WORK ORDER: Check each line of the data below for the word "none", then extract the ones that have it.

EXERCISE DATA:

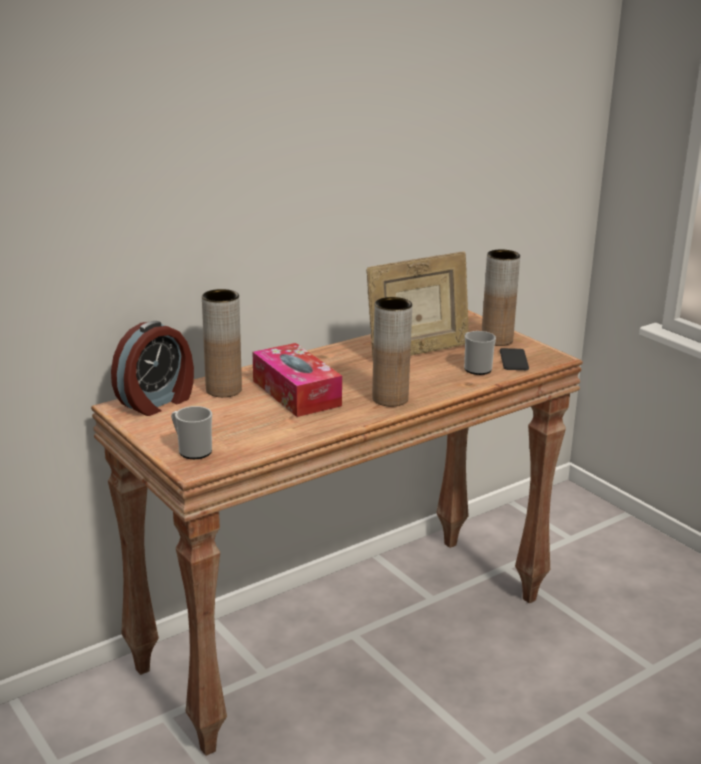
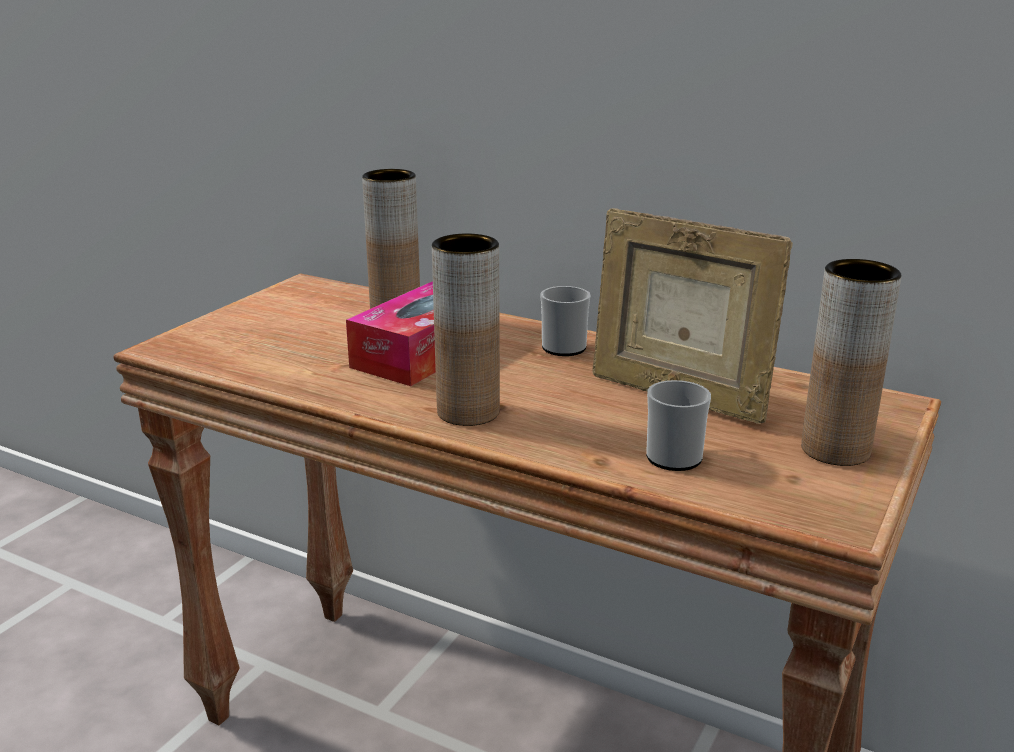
camera: 65 degrees right, 0 degrees up
(157, 402) = (330, 294): alarm clock -> none
(192, 450) = (208, 337): mug -> mug (563, 345)
(513, 360) = (764, 483): phone -> none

PROBLEM SOLUTION:
(157, 402) = (330, 294): alarm clock -> none
(513, 360) = (764, 483): phone -> none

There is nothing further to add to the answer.